Wenn aus Freunden Feinde werden: Johann Gudenus und Heinz-Christian Strache waren bis Ibiza politisch und privat ein Zweigespann.

© APA/HERBERT NEUBAUER

Politik Inland
12/19/2019

14 Tage wurde Gudenus observiert – Strache dementiert

Ibiza-Affäre: Einen Tag vor seinem Rücktritt beauftragte Strache einen Detektiv und stellte das der FPÖ in Rechnung.

von Ida Metzger, Birgit Seiser

Die Rechnung für die Bespitzelung von Johann Gudenus und Wiens FPÖ-Chef Dominik Nepp muss eine enorme Summe ausmachen. 14 Tage lang etwa wurde allein Gudenus von einem Detektiv observiert. Auf Dutzenden Fotos sieht man, wie der gefallene Ex-FPÖ-Klubchef in sein Auto steigt oder sich in diversen Terminen mit dem  Anwalt oder Geschäftspartnern befindet. Das erste Foto im Ermittlungsakt ist auf den 6. Juni 2019 datiert. Das letzte auf den 20. Juni. 

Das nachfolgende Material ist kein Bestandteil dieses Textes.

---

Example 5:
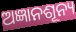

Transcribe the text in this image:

ଅଜ୍ଞାନଶୂନ୍ୟ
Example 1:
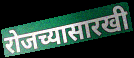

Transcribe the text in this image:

रोजच्यासारखी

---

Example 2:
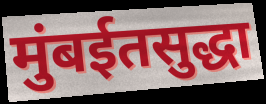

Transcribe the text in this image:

मुंबईतसुद्धा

Es sollen rund 200.000 Euro gewesen sein, die in Rechnung gestellt wurden. Allerdings nicht an die FPÖ. Der blaue Parteichef Norbert Hofer hatte am Donnerstag betätigt, dass eine Rechnung eines Detektivbüros in der Partei eingelangt wäre. "Aber offenbar hat sie nichts mit der bekannt gewordenen Bespitzelung zu tun, denn der Betrag macht nur einen Bruchteil der kolportierten Summe aus und auch der Zeitraum  stimmt nicht überein", so Hofer

Pikant ist allerdings das Datum, wann jene Observation von Strache in Auftrag gegeben wurde, die bei der FPÖ als Rechnung einging  – nämlich am 17. Mai. Der letzte Tag von Straches Obmannschaft. 24 Stunden später trat der Ex-Vizekanzler wegen der Veröffentlichung des Ibiza-Videos zurück.  

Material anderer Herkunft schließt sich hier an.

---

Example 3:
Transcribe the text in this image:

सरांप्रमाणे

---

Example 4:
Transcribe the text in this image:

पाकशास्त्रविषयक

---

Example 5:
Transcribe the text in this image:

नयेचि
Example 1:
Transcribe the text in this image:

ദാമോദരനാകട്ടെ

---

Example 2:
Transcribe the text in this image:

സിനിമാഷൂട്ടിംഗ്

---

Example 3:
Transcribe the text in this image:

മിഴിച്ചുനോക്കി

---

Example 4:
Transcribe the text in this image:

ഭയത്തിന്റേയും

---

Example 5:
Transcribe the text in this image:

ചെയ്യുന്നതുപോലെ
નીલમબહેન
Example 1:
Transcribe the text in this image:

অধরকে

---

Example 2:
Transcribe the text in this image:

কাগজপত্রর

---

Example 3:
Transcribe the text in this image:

"Strache hatte am Tag der Veröffentlichung des Ibiza-Videos offenbar einen Verdacht  und wollte dem nachgehen", erklärt Hofer. Gegen welches Parteimitglied sich der Verdacht richtete, will Hofer nicht verraten, der betont, dass Bespitzelungen von Parteikameraden absolut nicht zu seinen Führungsmethoden zählen. 

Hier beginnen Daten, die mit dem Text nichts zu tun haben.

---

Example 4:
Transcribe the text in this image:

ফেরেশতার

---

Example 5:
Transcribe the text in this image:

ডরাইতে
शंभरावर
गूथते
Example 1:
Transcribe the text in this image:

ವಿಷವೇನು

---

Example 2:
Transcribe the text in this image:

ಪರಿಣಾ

Dominik Nepp, der auch observiert wurde, ist über das Vorgehen mehr als verärgert. "Meiner Frau ist bereits im Sommer aufgefallen, dass regelmäßig eine Person bei unserer Wohnung herumschleicht und uns ausspioniert." Ein ähnliches Gefühl, nämlich dass er rund um die Uhr bespitzelt wird, hatte auch Gudenus, der die Causa nicht kommentieren will.

"Enttäuschung"

Nepp habe die Beobachtungen Mitte September bei den Behörden gemeldet, berichtete er. Diese hätten bestätigt, "dass es sich um eine private Überwachungsaktion meiner Person und offenbar auch meiner Familie handelt". Wer dahinter steckte, war laut Nepp bisher aber unklar: "Seit heute ist offensichtlich, dass wahrscheinlich der ehemalige Parteiobmann Heinz-Christian Strache hinter dieser Aktion steckt",  so der Wiener FPÖ-Chef. "Das ist für mich eine große menschliche Enttäuschung. Ich dachte, wir wären Freunde gewesen." 

"Kein Auftrag von mir"

Gegenüber dem KURIER erklärt Ex-Vizekanzler Strache, dass er selbst nichts mit dieser Observation zu tun habe. Vielmehr seien es besorgte Strache-Fans, die in diese Richtung aktiv geworden sein sollen. 

"Es gab nach der Aktion des kriminellen Ibiza-Netzwerks engagierte Bürger, welche Hintermänner und Akteure der Ibiza Causa unter Zuhilfenahme von Privat-Detekteien ausfindig machen und zur Aufklärung beitragen wollten", so der Ex-Blaue. 

Mit manchen war Strache in Kontakt. "Von mir selber gab es jedoch keinen derartigen Auftrag für Ermittlungen", wehrt sich Strache. Wie auch immer. Fakt ist: Es wird immer skurriler.